- Task statement
Among the entries below, only the lines starting at the one with "X0111500Y0035750D01*" and ending at the one with "X0199500Y0035750D01*", both included, are to be printed exactly.

== Available records

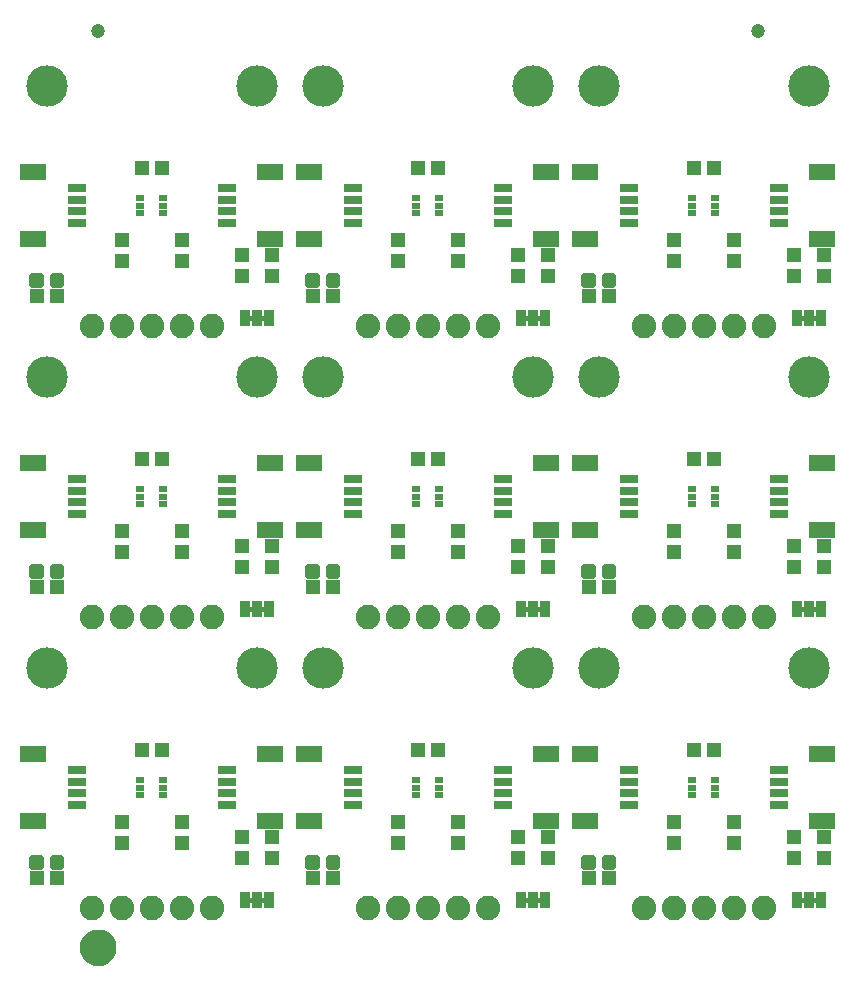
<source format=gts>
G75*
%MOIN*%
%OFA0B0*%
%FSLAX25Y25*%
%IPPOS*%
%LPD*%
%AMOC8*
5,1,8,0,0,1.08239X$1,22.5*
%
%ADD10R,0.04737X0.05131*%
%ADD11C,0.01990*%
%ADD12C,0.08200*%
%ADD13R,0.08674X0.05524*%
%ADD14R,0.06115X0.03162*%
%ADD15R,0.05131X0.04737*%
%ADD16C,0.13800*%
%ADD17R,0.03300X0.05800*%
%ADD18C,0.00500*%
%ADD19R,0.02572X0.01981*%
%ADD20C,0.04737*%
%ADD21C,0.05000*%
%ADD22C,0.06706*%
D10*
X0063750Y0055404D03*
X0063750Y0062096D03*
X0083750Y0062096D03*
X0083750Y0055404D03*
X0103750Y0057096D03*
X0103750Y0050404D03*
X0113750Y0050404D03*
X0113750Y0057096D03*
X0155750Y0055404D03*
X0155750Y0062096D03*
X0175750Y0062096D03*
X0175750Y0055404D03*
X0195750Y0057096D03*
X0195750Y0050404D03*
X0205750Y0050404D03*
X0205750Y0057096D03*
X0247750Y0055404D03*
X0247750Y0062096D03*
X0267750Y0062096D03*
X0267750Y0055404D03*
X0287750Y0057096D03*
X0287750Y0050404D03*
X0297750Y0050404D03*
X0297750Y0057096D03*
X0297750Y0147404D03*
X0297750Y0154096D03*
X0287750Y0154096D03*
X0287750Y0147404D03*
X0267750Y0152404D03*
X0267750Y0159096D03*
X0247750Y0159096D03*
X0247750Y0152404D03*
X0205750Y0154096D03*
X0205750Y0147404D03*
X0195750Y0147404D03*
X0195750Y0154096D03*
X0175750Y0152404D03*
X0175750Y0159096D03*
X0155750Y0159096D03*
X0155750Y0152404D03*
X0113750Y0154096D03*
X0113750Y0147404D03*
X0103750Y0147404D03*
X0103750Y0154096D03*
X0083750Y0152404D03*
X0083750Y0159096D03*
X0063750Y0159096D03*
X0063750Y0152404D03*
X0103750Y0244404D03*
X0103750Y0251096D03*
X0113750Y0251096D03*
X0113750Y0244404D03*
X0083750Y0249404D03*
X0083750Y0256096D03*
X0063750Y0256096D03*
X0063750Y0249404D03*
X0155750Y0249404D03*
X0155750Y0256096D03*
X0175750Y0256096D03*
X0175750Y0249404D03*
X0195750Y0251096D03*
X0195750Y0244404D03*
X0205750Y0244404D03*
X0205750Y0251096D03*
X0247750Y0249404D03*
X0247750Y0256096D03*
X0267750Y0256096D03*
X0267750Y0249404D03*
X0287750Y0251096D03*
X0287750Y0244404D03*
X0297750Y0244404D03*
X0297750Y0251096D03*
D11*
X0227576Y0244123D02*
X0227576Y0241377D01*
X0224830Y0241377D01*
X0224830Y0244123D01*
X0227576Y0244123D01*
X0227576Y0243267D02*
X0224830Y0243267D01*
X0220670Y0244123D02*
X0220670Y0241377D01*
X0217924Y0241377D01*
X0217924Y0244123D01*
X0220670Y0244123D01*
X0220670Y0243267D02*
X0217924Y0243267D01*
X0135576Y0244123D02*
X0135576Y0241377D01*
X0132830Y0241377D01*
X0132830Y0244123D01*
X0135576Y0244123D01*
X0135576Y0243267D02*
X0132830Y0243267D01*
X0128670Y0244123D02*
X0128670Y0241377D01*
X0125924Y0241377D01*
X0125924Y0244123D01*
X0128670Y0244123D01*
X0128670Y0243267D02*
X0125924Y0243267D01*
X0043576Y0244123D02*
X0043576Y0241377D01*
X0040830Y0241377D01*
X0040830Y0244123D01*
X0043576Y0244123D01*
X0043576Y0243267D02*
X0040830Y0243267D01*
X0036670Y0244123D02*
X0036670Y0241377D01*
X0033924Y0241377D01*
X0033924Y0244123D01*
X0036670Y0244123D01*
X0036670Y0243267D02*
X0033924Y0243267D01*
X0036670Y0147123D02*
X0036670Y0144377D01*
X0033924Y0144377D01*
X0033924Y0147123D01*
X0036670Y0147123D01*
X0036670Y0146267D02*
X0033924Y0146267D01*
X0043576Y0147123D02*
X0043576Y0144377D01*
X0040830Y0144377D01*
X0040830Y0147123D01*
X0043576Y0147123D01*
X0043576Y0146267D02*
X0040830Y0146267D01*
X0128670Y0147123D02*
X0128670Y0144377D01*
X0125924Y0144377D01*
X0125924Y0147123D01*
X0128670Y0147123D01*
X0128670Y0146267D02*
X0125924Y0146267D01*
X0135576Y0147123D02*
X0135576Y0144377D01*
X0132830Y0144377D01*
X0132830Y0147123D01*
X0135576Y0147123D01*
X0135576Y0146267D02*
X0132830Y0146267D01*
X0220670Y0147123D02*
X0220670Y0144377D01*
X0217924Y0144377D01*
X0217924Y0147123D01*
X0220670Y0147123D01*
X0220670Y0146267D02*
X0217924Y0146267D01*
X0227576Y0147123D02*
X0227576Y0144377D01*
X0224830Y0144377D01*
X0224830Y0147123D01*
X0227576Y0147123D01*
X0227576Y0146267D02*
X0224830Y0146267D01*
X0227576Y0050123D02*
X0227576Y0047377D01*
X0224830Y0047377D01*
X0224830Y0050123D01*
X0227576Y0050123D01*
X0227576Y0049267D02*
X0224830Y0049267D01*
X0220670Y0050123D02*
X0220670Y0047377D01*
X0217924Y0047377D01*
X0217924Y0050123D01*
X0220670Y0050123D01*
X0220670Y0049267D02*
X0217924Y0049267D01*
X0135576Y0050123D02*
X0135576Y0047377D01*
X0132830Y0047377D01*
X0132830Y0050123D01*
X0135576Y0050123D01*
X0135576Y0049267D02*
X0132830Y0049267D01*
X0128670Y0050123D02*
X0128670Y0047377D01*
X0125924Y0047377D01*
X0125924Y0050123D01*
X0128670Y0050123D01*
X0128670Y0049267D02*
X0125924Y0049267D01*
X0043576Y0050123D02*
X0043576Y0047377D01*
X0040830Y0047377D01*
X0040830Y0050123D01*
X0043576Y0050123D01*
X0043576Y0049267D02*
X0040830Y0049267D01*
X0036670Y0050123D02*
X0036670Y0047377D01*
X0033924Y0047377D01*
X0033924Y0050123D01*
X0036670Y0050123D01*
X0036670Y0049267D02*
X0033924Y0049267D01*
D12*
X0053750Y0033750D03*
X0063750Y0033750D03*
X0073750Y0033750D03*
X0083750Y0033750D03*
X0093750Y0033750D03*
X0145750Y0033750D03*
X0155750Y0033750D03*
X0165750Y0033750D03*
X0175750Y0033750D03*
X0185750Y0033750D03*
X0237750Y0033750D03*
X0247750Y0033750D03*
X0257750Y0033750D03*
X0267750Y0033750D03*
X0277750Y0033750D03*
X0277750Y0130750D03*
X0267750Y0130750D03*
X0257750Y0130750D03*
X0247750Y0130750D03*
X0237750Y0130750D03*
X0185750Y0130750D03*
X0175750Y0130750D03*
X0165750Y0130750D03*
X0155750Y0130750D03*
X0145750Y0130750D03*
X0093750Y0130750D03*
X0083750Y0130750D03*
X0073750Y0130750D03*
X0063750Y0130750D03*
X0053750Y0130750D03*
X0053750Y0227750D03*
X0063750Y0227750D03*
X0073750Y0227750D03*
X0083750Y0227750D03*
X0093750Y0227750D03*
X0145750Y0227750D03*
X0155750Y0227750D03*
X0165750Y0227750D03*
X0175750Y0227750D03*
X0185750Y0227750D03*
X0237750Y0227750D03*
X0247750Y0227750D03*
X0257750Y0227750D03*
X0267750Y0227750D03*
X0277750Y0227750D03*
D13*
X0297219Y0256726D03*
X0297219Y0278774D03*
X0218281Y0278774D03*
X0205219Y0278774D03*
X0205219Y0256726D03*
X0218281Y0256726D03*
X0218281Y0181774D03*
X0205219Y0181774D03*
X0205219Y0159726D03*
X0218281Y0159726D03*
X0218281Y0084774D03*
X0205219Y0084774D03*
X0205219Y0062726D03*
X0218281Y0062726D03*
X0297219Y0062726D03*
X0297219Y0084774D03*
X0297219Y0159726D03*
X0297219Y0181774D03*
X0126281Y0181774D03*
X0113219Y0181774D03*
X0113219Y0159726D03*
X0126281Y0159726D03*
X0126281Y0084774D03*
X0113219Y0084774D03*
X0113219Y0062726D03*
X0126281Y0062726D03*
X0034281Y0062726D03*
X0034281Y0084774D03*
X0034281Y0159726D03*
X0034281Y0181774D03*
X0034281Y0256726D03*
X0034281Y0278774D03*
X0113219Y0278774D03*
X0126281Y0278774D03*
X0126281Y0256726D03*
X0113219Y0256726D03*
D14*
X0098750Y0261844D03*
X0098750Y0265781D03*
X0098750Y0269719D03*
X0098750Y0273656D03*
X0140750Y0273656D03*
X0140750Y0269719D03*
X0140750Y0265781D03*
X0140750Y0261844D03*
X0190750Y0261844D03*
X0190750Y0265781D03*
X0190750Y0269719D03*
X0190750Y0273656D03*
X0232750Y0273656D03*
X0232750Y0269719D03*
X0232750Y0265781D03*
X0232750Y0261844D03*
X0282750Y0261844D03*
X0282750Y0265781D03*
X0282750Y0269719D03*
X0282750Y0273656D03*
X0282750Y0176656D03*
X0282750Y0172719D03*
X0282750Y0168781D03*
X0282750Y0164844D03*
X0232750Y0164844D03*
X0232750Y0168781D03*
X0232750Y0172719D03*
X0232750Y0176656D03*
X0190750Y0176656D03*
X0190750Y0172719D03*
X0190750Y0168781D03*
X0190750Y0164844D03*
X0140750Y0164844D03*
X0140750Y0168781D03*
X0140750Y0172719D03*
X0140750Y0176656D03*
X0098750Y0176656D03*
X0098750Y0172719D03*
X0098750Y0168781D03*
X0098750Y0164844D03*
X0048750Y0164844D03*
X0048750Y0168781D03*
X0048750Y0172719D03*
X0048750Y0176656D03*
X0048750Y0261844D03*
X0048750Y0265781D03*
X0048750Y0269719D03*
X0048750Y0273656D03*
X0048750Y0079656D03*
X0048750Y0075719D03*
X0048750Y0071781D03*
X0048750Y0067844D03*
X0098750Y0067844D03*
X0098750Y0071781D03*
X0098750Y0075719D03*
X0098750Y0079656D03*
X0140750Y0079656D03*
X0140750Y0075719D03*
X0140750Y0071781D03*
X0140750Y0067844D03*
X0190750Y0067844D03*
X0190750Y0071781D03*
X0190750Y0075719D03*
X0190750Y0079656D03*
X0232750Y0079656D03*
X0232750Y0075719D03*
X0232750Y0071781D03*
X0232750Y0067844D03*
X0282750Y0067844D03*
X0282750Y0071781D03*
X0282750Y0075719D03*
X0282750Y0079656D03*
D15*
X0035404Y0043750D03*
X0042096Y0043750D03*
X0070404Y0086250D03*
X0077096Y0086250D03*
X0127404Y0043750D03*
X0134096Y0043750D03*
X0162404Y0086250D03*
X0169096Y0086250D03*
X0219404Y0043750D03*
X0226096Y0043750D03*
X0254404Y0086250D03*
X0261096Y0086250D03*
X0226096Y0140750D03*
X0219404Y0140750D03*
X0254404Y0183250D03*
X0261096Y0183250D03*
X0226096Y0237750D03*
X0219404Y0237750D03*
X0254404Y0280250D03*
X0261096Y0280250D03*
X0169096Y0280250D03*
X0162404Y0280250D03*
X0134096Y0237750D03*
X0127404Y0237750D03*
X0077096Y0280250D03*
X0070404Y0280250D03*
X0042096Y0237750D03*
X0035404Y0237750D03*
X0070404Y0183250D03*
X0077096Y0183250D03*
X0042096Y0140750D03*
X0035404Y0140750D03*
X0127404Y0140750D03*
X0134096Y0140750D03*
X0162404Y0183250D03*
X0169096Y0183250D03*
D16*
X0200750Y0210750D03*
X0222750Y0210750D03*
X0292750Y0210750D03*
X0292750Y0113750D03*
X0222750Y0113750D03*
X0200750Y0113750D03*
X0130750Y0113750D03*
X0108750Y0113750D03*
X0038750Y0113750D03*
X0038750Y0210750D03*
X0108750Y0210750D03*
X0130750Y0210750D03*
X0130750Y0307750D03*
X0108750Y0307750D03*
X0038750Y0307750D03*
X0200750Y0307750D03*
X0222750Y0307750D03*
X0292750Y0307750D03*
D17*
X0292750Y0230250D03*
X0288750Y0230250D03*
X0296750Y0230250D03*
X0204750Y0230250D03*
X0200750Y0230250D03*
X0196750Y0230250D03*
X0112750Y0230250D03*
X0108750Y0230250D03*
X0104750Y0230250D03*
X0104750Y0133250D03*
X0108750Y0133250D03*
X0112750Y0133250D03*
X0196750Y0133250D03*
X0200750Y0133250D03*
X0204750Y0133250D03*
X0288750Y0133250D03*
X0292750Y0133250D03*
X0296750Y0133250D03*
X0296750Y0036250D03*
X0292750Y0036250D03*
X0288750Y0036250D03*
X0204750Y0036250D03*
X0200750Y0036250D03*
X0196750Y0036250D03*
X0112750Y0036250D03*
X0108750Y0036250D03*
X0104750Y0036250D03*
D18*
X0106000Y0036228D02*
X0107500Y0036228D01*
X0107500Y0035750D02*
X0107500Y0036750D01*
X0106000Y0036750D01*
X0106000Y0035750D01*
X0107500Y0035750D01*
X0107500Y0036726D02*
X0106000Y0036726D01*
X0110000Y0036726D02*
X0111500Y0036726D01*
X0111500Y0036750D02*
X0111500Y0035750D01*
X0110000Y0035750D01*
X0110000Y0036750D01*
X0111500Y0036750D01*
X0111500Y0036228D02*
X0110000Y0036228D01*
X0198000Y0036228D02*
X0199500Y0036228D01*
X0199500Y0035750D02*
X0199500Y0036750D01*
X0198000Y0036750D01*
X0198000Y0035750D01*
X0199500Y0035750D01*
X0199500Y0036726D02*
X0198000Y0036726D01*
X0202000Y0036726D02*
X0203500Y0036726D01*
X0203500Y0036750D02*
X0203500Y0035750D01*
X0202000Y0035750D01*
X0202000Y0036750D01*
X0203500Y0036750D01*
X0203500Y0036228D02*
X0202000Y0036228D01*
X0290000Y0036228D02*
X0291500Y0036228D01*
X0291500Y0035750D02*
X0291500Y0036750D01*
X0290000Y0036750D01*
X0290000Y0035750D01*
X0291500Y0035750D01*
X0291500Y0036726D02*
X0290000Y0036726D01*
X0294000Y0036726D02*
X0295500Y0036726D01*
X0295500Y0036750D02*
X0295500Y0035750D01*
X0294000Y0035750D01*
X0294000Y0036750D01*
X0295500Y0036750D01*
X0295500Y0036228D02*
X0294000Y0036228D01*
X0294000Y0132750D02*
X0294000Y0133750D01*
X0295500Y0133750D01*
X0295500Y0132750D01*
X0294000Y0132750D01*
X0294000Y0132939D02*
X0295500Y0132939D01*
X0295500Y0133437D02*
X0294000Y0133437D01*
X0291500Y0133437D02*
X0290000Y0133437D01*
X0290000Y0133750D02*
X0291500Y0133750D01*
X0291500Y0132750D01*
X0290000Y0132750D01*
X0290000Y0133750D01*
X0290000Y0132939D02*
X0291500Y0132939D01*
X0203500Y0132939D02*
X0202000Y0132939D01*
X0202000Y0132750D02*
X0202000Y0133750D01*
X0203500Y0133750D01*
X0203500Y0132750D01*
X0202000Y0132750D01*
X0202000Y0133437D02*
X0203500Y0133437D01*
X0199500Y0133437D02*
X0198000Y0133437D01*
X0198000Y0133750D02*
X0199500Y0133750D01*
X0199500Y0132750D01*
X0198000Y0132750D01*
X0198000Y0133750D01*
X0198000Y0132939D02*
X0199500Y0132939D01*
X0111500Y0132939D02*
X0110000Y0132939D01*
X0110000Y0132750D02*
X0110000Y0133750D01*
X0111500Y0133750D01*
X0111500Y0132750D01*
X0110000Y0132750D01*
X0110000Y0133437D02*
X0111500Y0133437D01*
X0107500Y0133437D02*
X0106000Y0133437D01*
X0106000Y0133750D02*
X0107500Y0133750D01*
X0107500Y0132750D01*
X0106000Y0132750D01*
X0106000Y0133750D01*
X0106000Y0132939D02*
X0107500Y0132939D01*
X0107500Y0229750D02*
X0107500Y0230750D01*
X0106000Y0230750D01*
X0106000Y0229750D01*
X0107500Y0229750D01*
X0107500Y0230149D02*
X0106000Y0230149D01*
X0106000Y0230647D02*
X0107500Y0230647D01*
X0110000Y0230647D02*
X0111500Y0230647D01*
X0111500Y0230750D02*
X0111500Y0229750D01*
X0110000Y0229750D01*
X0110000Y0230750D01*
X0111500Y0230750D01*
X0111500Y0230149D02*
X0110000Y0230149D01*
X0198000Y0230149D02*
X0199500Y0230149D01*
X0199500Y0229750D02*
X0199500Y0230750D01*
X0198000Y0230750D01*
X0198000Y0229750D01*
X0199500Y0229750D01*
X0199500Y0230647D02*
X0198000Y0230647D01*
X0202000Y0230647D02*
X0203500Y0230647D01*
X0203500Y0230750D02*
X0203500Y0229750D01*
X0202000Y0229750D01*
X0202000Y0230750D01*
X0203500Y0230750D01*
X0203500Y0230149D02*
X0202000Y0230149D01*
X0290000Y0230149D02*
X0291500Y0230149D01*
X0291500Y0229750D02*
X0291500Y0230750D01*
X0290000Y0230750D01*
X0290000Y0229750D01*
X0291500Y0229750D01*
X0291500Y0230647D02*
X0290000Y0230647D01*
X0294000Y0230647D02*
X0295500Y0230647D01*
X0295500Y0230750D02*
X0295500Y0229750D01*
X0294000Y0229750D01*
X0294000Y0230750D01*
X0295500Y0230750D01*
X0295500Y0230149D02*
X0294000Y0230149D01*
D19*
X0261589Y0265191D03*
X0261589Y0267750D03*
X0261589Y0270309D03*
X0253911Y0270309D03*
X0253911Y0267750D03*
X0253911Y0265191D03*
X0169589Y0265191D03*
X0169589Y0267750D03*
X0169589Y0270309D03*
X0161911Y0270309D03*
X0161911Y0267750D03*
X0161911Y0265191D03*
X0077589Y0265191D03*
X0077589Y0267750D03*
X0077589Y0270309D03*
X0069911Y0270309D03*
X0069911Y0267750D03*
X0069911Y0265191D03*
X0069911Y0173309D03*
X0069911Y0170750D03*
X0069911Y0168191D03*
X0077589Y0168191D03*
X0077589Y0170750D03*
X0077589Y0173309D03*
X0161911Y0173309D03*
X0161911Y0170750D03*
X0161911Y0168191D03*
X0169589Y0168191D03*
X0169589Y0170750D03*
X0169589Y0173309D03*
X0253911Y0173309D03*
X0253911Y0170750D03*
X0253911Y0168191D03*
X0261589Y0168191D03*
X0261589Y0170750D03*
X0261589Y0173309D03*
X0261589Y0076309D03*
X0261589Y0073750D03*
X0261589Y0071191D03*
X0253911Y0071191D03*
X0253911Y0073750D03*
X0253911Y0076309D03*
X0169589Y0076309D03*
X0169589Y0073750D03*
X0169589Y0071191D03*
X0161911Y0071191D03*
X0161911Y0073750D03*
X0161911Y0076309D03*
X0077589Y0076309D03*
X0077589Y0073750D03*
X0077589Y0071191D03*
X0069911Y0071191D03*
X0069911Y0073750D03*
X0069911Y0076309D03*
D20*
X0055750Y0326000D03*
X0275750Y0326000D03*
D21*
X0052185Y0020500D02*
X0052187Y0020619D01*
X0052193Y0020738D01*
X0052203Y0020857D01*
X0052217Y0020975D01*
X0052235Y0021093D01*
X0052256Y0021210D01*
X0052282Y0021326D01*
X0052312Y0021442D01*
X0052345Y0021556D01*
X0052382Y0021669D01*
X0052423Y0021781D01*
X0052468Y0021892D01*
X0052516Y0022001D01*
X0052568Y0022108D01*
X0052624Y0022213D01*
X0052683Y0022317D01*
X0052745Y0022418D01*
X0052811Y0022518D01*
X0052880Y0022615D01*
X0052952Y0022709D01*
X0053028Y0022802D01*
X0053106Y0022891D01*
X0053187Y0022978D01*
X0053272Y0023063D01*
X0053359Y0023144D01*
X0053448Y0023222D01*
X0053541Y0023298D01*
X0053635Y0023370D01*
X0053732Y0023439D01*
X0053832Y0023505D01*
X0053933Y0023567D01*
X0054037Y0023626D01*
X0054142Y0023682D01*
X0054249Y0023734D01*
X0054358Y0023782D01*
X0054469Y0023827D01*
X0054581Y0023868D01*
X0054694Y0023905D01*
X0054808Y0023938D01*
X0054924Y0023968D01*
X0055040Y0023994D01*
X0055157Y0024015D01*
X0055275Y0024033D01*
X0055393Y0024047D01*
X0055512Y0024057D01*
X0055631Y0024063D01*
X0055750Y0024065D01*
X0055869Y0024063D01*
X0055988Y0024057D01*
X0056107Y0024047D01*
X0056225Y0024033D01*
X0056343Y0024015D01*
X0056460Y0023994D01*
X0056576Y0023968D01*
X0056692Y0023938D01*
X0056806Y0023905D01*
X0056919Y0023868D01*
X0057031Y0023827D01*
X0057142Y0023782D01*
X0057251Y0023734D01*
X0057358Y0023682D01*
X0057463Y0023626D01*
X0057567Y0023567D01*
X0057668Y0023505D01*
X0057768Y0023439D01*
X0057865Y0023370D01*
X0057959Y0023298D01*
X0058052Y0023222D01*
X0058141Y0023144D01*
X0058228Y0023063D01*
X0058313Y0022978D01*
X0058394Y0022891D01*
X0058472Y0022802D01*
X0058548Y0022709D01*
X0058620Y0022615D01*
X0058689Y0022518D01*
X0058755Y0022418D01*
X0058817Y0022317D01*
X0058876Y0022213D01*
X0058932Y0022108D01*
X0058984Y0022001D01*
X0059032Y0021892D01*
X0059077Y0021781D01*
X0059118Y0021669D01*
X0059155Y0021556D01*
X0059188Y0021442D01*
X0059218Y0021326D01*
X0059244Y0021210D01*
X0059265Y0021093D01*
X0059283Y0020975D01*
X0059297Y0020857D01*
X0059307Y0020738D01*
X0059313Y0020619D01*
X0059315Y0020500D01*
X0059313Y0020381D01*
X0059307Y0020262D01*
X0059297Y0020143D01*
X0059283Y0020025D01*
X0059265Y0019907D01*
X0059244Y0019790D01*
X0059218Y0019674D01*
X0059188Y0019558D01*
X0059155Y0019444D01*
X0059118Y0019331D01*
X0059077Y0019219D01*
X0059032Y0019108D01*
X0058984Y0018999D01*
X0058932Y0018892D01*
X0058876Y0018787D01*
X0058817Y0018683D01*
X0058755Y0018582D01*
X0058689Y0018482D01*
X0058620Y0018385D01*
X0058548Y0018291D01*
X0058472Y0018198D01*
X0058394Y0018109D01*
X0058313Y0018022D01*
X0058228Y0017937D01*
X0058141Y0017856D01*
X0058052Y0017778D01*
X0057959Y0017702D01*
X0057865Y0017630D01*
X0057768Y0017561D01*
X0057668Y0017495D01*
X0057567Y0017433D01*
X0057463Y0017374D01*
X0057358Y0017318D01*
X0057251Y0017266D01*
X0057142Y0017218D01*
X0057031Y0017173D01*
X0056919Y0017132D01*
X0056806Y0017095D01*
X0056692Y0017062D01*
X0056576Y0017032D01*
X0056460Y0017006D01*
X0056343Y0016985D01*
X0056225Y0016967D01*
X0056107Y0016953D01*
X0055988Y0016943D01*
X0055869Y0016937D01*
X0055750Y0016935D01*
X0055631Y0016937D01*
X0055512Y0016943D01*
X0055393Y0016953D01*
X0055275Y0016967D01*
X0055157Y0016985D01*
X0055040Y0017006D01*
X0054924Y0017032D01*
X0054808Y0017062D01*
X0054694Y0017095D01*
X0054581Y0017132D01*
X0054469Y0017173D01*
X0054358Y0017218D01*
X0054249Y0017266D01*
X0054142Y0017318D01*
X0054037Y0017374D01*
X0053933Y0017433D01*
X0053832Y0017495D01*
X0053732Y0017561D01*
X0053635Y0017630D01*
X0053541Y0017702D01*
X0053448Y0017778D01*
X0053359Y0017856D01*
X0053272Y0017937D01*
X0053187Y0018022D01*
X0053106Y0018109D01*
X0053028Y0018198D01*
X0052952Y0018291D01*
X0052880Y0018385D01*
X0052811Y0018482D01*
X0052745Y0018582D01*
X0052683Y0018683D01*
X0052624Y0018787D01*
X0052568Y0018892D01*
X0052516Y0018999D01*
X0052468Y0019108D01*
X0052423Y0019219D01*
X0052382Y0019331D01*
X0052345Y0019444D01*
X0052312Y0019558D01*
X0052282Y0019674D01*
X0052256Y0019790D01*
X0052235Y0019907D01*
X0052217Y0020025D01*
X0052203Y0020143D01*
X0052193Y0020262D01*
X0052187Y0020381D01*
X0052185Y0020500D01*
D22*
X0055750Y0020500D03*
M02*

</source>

====

- Output of the exercise
X0111500Y0035750D01*
X0110000Y0035750D01*
X0110000Y0036750D01*
X0111500Y0036750D01*
X0111500Y0036228D02*
X0110000Y0036228D01*
X0198000Y0036228D02*
X0199500Y0036228D01*
X0199500Y0035750D02*
X0199500Y0036750D01*
X0198000Y0036750D01*
X0198000Y0035750D01*
X0199500Y0035750D01*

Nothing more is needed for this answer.